Wnikliwy czytelnik i życzliwy komentator (Marcin Ciura) dotarł do najnowszego słownika etymologicznego (Borysia), u którego, tak, jak u poprzedników, nic nie jest pewne ("[...] może w jakimś związku z łac. taxus 'cis', stosunek tych wyrazów jest jednak niejasny. Wyraz niewiadomego pochodzenia, prawdopodobnie zapożyczenie z nieznanego źródła; wskazywano na niepewną możliwość odległego pokrewieństwa z gr. tókson 'łuk', pers. taxš 'łuk' w związku z właściwościami (sprężystością) drewna cisu [...]"). Za to przypomina on o cisawym, czyli 'mającym barwę czerwonobrunatną, kasztanowatym, jasnogniadym' w nawiązaniu do barwy drewna cisu koniku, dawanym ułanowi wraz z ostrą szabelką.
Łacińska nazwa gatunkowa (baccata) nawiązuje do “jagód” tworzonych przez rośliny. Polska nazwa gatunkowa (“pospolity”) jest, w najlepszym przypadku, myląca.
W mitologii greckiej cis był drzewem związanym z kultem Hekate (która w ogóle była łączona z wieloma trującymi i psychoaktywnymi roślinami). Gałązki cisowe były też atrybutem Erynii. Wierzono, że cis jest jedyną rośliną rosnącą na drodze do królestwa umarłych - Hadesu; stąd być może pochodzi powszechne w kulturze europejskiej kojarzenie cisa z cmentarzami (nekrobotanika). Yggdrasil, mityczne drzewo łączące dziewięć światów kosmologii nordyckiej, według niektórych interpretacji miało być potężnym cisem.

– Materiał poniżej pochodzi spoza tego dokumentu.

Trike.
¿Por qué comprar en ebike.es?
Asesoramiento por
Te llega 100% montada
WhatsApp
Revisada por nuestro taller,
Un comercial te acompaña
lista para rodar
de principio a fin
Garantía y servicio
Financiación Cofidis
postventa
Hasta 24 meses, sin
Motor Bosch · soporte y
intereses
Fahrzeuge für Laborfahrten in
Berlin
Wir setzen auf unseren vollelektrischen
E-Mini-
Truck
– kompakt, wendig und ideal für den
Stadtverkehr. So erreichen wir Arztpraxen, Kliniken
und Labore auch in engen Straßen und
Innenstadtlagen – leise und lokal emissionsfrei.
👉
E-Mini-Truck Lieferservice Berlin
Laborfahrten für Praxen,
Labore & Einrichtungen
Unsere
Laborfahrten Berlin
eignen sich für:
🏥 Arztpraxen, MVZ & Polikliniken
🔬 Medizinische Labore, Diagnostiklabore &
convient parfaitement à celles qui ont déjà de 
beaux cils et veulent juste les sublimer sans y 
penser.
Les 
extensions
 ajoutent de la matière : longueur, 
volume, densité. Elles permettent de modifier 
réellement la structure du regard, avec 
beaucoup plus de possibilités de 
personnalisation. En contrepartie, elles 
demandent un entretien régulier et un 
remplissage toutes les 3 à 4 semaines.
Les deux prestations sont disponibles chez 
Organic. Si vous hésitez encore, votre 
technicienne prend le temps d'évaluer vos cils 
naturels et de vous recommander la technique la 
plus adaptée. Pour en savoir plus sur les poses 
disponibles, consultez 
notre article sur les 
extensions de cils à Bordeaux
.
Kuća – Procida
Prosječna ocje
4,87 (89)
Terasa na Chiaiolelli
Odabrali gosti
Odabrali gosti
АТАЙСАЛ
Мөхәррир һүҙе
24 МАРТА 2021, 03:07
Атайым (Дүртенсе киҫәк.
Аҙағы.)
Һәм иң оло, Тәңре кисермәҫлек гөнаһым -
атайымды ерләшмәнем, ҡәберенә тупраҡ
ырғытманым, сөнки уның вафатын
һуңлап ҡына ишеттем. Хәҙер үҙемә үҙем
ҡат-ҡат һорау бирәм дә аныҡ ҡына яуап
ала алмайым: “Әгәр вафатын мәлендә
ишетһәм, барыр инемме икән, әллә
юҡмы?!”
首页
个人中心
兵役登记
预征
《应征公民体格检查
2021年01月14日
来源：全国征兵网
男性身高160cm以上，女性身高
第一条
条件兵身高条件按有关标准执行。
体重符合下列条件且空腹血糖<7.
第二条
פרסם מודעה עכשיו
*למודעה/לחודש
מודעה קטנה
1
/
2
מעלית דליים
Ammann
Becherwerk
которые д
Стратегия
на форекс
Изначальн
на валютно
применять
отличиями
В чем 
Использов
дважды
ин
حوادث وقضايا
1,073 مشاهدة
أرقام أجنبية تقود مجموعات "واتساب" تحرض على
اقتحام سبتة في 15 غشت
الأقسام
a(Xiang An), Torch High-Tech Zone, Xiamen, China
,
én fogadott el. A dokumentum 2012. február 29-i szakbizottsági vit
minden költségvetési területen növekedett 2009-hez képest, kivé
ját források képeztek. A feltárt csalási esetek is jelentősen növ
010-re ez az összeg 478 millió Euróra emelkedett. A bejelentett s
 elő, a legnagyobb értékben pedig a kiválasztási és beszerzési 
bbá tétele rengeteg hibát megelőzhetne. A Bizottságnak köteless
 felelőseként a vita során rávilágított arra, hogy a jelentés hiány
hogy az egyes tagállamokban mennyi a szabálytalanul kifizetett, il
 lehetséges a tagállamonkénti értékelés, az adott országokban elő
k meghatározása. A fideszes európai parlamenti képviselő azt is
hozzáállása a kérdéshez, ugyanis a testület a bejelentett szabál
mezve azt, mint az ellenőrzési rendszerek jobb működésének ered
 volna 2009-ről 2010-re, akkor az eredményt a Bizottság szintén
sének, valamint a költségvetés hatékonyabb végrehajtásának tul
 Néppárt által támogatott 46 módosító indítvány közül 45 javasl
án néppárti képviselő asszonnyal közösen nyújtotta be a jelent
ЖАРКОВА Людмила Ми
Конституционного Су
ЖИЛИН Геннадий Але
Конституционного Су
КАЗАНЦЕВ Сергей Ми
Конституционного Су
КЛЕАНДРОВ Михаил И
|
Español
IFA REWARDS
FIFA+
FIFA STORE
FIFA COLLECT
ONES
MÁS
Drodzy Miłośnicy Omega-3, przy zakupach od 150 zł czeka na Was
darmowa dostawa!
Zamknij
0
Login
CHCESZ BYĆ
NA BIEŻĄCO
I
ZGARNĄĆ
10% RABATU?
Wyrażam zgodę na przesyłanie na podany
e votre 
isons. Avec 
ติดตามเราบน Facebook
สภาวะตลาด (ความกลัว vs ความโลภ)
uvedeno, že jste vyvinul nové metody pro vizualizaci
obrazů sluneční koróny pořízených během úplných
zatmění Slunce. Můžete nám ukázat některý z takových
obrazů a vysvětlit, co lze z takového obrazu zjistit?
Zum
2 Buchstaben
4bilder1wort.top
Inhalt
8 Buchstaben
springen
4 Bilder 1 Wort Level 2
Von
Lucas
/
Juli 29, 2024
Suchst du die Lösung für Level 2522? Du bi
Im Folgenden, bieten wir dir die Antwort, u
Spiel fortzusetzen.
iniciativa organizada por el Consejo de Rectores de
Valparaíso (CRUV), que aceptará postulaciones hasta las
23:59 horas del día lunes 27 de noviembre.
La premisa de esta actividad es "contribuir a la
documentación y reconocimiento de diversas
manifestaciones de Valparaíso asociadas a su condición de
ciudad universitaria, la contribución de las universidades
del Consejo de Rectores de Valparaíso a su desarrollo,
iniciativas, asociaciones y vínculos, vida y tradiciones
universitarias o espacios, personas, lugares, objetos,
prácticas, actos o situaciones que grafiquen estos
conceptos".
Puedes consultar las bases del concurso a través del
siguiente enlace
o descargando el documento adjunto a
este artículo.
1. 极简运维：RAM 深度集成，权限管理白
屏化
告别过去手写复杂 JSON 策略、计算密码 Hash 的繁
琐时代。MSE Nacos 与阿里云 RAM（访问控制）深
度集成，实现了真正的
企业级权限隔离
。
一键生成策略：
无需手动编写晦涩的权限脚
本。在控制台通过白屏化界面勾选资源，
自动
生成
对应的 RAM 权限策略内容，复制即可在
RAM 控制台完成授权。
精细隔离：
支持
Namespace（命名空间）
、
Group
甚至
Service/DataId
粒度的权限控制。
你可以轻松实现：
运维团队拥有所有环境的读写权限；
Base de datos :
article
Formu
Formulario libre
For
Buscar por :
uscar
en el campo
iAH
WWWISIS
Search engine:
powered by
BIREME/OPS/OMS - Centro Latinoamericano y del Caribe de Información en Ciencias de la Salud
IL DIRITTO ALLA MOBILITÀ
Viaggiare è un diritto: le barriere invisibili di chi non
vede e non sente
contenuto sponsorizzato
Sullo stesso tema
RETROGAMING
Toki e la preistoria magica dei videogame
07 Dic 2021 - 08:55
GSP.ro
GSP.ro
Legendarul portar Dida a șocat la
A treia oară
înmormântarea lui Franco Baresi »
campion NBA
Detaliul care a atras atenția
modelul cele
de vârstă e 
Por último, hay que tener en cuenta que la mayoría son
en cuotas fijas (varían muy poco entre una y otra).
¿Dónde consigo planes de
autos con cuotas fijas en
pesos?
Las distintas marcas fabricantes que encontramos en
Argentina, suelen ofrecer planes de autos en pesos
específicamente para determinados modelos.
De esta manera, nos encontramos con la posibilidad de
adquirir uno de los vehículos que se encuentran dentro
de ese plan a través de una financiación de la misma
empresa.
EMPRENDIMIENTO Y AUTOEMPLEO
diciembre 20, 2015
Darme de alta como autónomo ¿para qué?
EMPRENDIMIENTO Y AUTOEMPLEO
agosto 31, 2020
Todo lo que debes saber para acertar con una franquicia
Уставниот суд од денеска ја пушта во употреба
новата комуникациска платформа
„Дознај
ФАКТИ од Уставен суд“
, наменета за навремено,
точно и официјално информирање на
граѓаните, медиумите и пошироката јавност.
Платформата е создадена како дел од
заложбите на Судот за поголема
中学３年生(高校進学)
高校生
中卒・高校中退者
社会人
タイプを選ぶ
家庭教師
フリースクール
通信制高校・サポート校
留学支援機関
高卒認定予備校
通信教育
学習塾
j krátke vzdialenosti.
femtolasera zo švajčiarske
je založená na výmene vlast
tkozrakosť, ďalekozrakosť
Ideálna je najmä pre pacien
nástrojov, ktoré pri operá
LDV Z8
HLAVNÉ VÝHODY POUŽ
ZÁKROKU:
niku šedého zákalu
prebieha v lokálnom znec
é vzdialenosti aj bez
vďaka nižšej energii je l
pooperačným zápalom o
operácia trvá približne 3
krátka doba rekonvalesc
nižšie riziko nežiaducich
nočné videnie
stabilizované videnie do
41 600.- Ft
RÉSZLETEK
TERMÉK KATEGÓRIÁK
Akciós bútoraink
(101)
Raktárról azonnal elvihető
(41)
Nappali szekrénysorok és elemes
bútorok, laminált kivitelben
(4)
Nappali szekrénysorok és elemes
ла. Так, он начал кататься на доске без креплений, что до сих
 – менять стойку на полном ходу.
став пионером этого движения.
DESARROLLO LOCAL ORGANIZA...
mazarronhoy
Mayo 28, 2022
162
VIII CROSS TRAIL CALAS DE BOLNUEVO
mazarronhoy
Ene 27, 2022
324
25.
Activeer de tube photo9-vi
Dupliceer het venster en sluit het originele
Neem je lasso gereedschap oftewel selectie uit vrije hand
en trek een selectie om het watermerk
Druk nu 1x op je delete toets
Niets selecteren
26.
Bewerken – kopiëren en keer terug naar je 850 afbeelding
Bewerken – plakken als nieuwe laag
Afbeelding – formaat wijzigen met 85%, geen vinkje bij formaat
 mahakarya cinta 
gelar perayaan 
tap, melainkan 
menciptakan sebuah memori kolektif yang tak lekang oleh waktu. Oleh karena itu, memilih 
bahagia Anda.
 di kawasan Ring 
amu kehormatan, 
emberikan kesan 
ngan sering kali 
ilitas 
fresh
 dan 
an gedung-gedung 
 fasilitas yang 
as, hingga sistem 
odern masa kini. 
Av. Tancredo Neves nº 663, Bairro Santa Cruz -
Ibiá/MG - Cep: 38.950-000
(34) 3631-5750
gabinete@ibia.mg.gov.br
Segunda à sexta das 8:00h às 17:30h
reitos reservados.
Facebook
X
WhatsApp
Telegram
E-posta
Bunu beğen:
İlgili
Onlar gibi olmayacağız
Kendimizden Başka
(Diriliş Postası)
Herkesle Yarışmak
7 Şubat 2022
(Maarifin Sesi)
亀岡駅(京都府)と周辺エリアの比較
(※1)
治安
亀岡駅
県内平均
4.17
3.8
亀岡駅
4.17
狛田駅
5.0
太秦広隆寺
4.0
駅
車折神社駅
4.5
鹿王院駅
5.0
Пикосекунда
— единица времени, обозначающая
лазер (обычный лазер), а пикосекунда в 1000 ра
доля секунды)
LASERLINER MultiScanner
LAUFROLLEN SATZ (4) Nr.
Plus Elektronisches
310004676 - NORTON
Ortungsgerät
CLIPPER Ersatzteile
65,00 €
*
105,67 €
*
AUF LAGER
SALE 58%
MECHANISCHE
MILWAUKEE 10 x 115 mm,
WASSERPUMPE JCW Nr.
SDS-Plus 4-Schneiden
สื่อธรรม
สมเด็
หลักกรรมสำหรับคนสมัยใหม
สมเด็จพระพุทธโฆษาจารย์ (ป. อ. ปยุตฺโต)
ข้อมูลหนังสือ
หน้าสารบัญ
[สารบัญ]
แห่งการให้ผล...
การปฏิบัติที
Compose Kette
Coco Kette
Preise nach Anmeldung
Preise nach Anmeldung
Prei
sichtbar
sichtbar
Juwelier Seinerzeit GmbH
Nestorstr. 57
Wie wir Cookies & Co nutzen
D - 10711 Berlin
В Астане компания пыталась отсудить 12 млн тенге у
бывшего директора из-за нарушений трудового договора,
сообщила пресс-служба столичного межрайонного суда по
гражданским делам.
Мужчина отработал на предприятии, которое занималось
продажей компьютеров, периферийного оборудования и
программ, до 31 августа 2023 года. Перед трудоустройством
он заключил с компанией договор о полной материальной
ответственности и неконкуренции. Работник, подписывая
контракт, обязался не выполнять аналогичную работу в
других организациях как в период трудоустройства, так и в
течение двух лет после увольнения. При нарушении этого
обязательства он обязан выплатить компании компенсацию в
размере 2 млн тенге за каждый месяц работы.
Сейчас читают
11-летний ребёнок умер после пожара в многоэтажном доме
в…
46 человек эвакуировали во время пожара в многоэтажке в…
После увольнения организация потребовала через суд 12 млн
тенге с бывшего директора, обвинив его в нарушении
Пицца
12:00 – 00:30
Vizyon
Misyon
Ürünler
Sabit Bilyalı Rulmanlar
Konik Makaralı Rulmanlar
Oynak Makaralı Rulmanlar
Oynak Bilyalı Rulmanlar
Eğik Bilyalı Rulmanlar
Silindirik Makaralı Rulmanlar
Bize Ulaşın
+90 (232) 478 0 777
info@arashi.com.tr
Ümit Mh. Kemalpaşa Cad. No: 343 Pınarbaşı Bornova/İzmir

W moim ogrodzie rośnie kilka dorosłych (dwudziestokilkuletnich) cisów, różnych odmian i form (niektóre kurtyzowane, niektóre niecięte), które od pewnego czasu obsiewają się spontanicznie, co jest powodem do mojej dumy, bo okazuje się, że i w stepowiejącej Wielkopolsce można stworzyć warunki dla rozwoju tego gatunku. Wszystkie siewki przenoszę pracowicie na ich docelowe miejsca.